Activity: What follows is a block of records; reproduce all of it verbatim.

------------------------------------

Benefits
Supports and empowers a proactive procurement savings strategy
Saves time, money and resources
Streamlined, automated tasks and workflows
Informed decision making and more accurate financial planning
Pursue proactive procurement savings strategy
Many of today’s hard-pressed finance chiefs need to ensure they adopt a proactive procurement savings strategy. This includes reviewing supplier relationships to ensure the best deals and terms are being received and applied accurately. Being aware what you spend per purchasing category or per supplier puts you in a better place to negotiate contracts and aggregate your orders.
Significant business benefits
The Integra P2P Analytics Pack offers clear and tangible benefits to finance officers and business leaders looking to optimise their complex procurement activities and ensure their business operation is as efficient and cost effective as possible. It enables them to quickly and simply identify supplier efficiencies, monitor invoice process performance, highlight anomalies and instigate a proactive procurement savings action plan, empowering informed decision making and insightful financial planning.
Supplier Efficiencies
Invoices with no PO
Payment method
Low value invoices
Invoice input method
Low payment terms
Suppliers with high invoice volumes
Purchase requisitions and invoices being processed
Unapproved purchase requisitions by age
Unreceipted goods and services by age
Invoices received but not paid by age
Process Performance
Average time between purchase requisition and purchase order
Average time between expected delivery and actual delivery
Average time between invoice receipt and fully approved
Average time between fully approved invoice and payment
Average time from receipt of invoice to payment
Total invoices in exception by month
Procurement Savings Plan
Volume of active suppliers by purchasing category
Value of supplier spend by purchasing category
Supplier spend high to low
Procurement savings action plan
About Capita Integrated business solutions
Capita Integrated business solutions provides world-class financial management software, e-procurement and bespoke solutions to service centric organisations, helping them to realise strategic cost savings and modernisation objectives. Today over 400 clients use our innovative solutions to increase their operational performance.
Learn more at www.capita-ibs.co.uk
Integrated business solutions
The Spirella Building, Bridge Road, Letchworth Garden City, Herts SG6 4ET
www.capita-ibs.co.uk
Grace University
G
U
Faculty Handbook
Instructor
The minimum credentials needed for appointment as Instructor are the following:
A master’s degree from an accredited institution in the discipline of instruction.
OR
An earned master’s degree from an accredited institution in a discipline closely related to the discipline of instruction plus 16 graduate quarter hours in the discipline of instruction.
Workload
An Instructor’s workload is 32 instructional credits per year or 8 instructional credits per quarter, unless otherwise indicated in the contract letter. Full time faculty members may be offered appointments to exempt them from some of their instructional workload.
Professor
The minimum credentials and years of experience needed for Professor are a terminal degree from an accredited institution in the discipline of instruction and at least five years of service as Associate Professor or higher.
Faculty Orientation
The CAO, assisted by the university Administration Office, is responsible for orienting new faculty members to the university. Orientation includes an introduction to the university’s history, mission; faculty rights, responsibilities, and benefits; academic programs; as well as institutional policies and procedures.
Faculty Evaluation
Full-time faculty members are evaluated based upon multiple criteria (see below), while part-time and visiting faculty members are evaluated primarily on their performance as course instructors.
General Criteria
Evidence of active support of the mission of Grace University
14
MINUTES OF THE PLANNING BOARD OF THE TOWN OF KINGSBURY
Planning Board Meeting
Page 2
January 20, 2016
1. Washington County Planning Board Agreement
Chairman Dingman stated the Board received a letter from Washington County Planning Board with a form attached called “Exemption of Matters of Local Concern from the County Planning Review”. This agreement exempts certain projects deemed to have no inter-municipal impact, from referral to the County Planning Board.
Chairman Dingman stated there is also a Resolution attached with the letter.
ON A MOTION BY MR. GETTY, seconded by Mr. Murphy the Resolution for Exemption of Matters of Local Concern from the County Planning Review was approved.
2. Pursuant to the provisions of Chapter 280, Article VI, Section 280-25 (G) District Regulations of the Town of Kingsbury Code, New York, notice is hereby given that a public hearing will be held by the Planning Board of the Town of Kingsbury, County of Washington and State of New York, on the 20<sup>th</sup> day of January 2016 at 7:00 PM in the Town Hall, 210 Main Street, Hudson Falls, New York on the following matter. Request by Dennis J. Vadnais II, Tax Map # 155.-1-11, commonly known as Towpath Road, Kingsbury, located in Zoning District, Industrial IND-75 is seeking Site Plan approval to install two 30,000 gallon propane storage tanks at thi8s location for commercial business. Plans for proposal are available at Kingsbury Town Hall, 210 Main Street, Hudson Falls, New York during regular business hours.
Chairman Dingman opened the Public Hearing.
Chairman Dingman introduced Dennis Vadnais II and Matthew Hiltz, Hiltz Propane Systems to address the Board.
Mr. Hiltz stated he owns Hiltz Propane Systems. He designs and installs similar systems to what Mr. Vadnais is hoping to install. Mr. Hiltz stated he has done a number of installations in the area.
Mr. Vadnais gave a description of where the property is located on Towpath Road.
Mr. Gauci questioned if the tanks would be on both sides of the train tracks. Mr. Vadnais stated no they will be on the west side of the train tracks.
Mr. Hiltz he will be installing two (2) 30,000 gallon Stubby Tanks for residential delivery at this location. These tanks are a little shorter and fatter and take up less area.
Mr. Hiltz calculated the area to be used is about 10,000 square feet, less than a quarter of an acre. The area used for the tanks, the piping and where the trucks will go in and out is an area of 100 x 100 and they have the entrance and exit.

------------------------------------

Response below:
Benefits
Supports and empowers a proactive procurement savings strategy
Saves time, money and resources
Streamlined, automated tasks and workflows
Informed decision making and more accurate financial planning
Pursue proactive procurement savings strategy
Many of today’s hard-pressed finance chiefs need to ensure they adopt a proactive procurement savings strategy. This includes reviewing supplier relationships to ensure the best deals and terms are being received and applied accurately. Being aware what you spend per purchasing category or per supplier puts you in a better place to negotiate contracts and aggregate your orders.
Significant business benefits
The Integra P2P Analytics Pack offers clear and tangible benefits to finance officers and business leaders looking to optimise their complex procurement activities and ensure their business operation is as efficient and cost effective as possible. It enables them to quickly and simply identify supplier efficiencies, monitor invoice process performance, highlight anomalies and instigate a proactive procurement savings action plan, empowering informed decision making and insightful financial planning.
Supplier Efficiencies
Invoices with no PO
Payment method
Low value invoices
Invoice input method
Low payment terms
Suppliers with high invoice volumes
Purchase requisitions and invoices being processed
Unapproved purchase requisitions by age
Unreceipted goods and services by age
Invoices received but not paid by age
Process Performance
Average time between purchase requisition and purchase order
Average time between expected delivery and actual delivery
Average time between invoice receipt and fully approved
Average time between fully approved invoice and payment
Average time from receipt of invoice to payment
Total invoices in exception by month
Procurement Savings Plan
Volume of active suppliers by purchasing category
Value of supplier spend by purchasing category
Supplier spend high to low
Procurement savings action plan
About Capita Integrated business solutions
Capita Integrated business solutions provides world-class financial management software, e-procurement and bespoke solutions to service centric organisations, helping them to realise strategic cost savings and modernisation objectives. Today over 400 clients use our innovative solutions to increase their operational performance.
Learn more at www.capita-ibs.co.uk
Integrated business solutions
The Spirella Building, Bridge Road, Letchworth Garden City, Herts SG6 4ET
www.capita-ibs.co.uk
Grace University
G
U
Faculty Handbook
Instructor
The minimum credentials needed for appointment as Instructor are the following:
A master’s degree from an accredited institution in the discipline of instruction.
OR
An earned master’s degree from an accredited institution in a discipline closely related to the discipline of instruction plus 16 graduate quarter hours in the discipline of instruction.
Workload
An Instructor’s workload is 32 instructional credits per year or 8 instructional credits per quarter, unless otherwise indicated in the contract letter. Full time faculty members may be offered appointments to exempt them from some of their instructional workload.
Professor
The minimum credentials and years of experience needed for Professor are a terminal degree from an accredited institution in the discipline of instruction and at least five years of service as Associate Professor or higher.
Faculty Orientation
The CAO, assisted by the university Administration Office, is responsible for orienting new faculty members to the university. Orientation includes an introduction to the university’s history, mission; faculty rights, responsibilities, and benefits; academic programs; as well as institutional policies and procedures.
Faculty Evaluation
Full-time faculty members are evaluated based upon multiple criteria (see below), while part-time and visiting faculty members are evaluated primarily on their performance as course instructors.
General Criteria
Evidence of active support of the mission of Grace University
14
MINUTES OF THE PLANNING BOARD OF THE TOWN OF KINGSBURY
Planning Board Meeting
Page 2
January 20, 2016
1. Washington County Planning Board Agreement
Chairman Dingman stated the Board received a letter from Washington County Planning Board with a form attached called “Exemption of Matters of Local Concern from the County Planning Review”. This agreement exempts certain projects deemed to have no inter-municipal impact, from referral to the County Planning Board.
Chairman Dingman stated there is also a Resolution attached with the letter.
ON A MOTION BY MR. GETTY, seconded by Mr. Murphy the Resolution for Exemption of Matters of Local Concern from the County Planning Review was approved.
2. Pursuant to the provisions of Chapter 280, Article VI, Section 280-25 (G) District Regulations of the Town of Kingsbury Code, New York, notice is hereby given that a public hearing will be held by the Planning Board of the Town of Kingsbury, County of Washington and State of New York, on the 20<sup>th</sup> day of January 2016 at 7:00 PM in the Town Hall, 210 Main Street, Hudson Falls, New York on the following matter. Request by Dennis J. Vadnais II, Tax Map # 155.-1-11, commonly known as Towpath Road, Kingsbury, located in Zoning District, Industrial IND-75 is seeking Site Plan approval to install two 30,000 gallon propane storage tanks at thi8s location for commercial business. Plans for proposal are available at Kingsbury Town Hall, 210 Main Street, Hudson Falls, New York during regular business hours.
Chairman Dingman opened the Public Hearing.
Chairman Dingman introduced Dennis Vadnais II and Matthew Hiltz, Hiltz Propane Systems to address the Board.
Mr. Hiltz stated he owns Hiltz Propane Systems. He designs and installs similar systems to what Mr. Vadnais is hoping to install. Mr. Hiltz stated he has done a number of installations in the area.
Mr. Vadnais gave a description of where the property is located on Towpath Road.
Mr. Gauci questioned if the tanks would be on both sides of the train tracks. Mr. Vadnais stated no they will be on the west side of the train tracks.
Mr. Hiltz he will be installing two (2) 30,000 gallon Stubby Tanks for residential delivery at this location. These tanks are a little shorter and fatter and take up less area.
Mr. Hiltz calculated the area to be used is about 10,000 square feet, less than a quarter of an acre. The area used for the tanks, the piping and where the trucks will go in and out is an area of 100 x 100 and they have the entrance and exit.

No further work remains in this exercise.